[EXERCISE GOAL] Continue the passage on the TRO40303 trial in heart attack patients, starting after its last sentence.
PASSAGE TO READ: Begin
Trophos has announced the final patient completion of a phase II study of TR040303 in patients treated for acute myocardial infarction. Outcome data of this study is expected to be available towards the end of 2013.
The phase II proof-of-concept study has been designed to evaluate the efficacy and safety of Trophos TRO40303, a novel mitochondria pore modulator with broad cytoprotective properties, to treat cardiac ischemia reperfusion injury in acute myocardial infarction patients.
The clinical study is part of the FP7 collaborative MitoCare project, granted €6 million by the European Commission. The project is led by Trophos and operated by a consortium of 16 European institutions specialising in clinical and basic research, biomarkers, imaging and informatics.
165 patients were enrolled in ten centres in four European countries, (France, Norway, Denmark and Sweden) in a double-blind, randomised, placebo-controlled study. Patients received an intravenous bolus of TRO40303 or matching placebo immediately preceding percutaneous coronary intervention (primary PCI) to treat a first acute STEMI.
PASSAGE TO READ: End
RAW DATA: Begin
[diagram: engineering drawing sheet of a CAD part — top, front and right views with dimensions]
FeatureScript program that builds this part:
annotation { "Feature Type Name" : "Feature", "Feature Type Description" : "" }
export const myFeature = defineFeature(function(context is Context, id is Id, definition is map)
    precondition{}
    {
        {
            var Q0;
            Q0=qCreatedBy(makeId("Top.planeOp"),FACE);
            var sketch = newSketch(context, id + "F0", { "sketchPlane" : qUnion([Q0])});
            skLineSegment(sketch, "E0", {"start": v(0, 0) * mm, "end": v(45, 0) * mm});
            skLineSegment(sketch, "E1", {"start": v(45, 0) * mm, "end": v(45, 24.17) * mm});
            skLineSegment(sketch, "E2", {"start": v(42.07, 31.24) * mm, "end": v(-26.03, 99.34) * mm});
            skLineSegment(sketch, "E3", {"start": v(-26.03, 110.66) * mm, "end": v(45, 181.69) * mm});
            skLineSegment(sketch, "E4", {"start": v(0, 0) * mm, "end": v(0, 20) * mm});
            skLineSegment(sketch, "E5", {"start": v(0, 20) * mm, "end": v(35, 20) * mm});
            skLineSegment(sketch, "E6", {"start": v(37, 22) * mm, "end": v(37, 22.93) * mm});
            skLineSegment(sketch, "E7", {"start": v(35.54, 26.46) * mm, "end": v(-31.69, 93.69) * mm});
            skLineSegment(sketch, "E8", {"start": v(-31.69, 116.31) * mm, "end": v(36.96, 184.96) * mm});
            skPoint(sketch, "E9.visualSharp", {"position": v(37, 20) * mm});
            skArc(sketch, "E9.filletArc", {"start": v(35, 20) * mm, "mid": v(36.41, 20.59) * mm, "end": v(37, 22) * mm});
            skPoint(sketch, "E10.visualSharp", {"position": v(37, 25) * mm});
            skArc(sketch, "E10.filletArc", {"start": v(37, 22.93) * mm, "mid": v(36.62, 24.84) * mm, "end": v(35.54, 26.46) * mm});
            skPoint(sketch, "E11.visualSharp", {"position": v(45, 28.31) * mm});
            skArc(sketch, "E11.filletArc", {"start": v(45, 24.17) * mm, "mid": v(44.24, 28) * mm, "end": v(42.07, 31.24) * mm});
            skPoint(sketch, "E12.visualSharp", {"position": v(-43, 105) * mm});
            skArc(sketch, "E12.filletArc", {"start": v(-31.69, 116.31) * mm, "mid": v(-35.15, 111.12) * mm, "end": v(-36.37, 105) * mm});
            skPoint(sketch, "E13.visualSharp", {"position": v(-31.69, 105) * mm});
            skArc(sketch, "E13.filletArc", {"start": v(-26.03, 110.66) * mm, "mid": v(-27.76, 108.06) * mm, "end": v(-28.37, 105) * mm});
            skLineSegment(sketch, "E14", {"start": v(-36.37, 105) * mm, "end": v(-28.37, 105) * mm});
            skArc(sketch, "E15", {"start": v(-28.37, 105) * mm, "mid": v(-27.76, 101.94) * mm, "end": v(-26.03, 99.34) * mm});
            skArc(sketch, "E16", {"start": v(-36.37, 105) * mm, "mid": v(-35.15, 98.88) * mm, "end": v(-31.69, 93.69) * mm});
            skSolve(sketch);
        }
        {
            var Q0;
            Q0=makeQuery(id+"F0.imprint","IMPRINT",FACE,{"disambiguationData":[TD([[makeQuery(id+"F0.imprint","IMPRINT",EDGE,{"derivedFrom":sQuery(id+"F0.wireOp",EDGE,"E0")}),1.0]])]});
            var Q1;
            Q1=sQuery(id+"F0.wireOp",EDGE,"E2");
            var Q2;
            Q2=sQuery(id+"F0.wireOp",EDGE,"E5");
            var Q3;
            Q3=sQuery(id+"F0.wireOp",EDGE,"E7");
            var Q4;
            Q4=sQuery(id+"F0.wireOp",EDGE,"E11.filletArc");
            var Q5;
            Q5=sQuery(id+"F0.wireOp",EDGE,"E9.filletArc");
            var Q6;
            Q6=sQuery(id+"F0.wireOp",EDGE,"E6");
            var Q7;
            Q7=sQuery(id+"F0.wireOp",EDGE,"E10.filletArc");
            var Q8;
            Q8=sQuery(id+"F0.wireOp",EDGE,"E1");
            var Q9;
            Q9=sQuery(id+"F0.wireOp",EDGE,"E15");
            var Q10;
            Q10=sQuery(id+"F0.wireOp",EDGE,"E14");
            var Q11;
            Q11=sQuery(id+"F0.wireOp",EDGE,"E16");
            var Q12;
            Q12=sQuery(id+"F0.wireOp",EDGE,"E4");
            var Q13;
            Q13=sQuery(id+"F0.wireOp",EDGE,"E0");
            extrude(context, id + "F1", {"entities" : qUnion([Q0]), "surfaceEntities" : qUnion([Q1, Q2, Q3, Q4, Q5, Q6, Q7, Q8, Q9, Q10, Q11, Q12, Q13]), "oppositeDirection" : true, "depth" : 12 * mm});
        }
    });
RAW DATA: End
[TASK RESULT]
The primary endpoint of the study is the reduction of myocardial tissue damage. The level of damage is assessed by measuring cardiac proteins, Troponin I and CK that are released into the circulation. An additional major endpoint is the measurement of infarct size as a percentage of the at-risk myocardium, expressed by myocardial salvage index. This is assessed by cardiac magnetic resonance imaging (CMR) performed between three and five days after intervention.
“Preventing mitochondrial permeability transition and subsequent tissue damage resulting from reperfusion is a promising approach to the treatment of ischaemia reperfusion injury that should significantly reduce infarct size in STEMI patients,” said Dan Atar, professor of cardiology, University of Oslo, Norway, and principal investigator for the study. “We look forward to sharing the clinical experience of this innovative compound and comparing CMR with plasma biomarkers as predictors of outcome in STEMI patients as soon as the results become available.”
“Trophos is very pleased to report completion of the clinical part of the MitoCare study,” said Wilfried Hauke, chief medical officer at Trophos. “TRO40303 offers a therapeutic option for the treatment of acute myocardial infarction. Further reducing the tissue damage due to reperfusion injury is expected to improve the long-term outcome in these patients.”
About TRO40303 and cardiac reperfusion injury
Use of fibrinolytics and balloon angioplasty to rapidly reperfuse heart tissue with oxygen following myocardial infarction has greatly reduced morbidity and mortality. Although restoring blood flow to the heart is critical to the survival of heart tissue, paradoxically, this process may cause additional damage known as reperfusion injury, due to a burst of reactive oxygen species from mitochondria as energy production is reactivated.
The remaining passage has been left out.